Neben dem offensichtlichen Versagen der Meinungsforscher, die zwar in der Lage waren, den Wahlsieg Klestils im ersten Wahlgang vorauszusagen, warf das Wahlergebnis ein bezeichnendes Licht auf die Rolle der Medien: Die linken bis linksliberalen Medien vermögen zwar immer wieder den Eindruck zu vermitteln, als würden sie die breite Mehrheit im Lande vertreten, wenn dann aber der Wähler an der Urne spricht, zeigt sich, daß sie ein Minderheitenprogramm vermitteln. Aber auch Medien, die diesen mainstream nicht entsprechen, sind nicht allmächtig. Die Unterstützung der Kronenzeitung für Frau Knoll konnte offenbar den Eindruck bei den Wählern nicht verwischen, daß es sich hier um eine prononcierte Linke handelte. Der Nutzen für die politisch korrekte Predigerin war also gering. Überhaupt hat sich gezeigt, daß für den Linksliberalismus in Österreich kein wirklicher parteipolitischer Platz existiert. Dieser hat keine gesellschaftspolitische Gestaltungskraft und kann allenfalls als Modeerscheinung im linken Regenbogenrand der Gesellschaft reüssieren.

Bedenklich ist insgesamt, daß die Präsidentschaftswahl die niedrigste Wahlbeteiligung der Zweiten Republik bei Wahlen für das höchste Staatsamt zeitigte. Die Österreicher sind offenbar in immer höherem Maße der Meinung, daß Parteipolitik, Politik insgesamt, kaum von Nutzen ist. Wenn es so weitergeht, könnte es so weit kommen, daß der Spruch des Grazer Noch-immer-Bürgermeisters zur Devise wird: "Mehrheit ist Mehrheit" – auch wenn kaum mehr 50 Prozent an die Urne gehen. Dies wäre zweifellos eine Aushöhlung der Demokratie, die im Gegensatz zu den Schreckgespenstern des Extremismus wirklich gefährlich wäre. Demokratie, die nicht mehr gelebt wird, verliert ihre Funktion.

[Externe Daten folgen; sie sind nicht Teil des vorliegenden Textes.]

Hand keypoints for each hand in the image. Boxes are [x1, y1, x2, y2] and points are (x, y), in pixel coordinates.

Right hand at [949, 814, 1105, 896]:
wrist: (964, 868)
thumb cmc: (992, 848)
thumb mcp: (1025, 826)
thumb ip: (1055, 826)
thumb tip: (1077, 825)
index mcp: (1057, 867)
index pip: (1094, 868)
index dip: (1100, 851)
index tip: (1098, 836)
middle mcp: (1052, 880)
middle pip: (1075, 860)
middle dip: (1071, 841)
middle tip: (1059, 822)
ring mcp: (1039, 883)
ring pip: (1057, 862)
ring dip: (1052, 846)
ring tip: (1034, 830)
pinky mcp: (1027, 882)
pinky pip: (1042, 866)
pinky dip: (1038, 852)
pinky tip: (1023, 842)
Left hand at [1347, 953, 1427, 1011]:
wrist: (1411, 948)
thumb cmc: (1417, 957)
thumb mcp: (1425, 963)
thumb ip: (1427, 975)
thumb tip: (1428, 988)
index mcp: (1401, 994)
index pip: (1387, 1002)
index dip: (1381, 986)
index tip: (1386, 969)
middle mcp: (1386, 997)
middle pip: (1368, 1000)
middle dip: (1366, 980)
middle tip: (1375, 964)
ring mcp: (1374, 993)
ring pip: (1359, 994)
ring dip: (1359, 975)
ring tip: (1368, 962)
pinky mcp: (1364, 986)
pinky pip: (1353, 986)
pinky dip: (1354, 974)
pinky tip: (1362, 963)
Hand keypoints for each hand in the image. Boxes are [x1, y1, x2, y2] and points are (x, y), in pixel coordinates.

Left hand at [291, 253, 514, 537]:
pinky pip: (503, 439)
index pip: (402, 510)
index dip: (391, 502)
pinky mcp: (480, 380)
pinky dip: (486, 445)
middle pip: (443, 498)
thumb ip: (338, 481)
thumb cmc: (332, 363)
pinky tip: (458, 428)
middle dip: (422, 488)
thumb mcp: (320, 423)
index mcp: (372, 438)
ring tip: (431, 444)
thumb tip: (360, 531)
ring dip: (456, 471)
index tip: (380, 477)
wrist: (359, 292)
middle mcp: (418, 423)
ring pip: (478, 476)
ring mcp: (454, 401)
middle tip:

Der Bundespräsident, der erneut ankündigte, ein starker sein zu wollen, hat es in der Hand, zumindest dieses Demokratiebewußtsein zu stärken. Ob ausgerechnet Thomas Klestil, der ein Exponent des politischen Establishments mit geringem Charisma ist, dazu in der Lage sein wird, darf bezweifelt werden.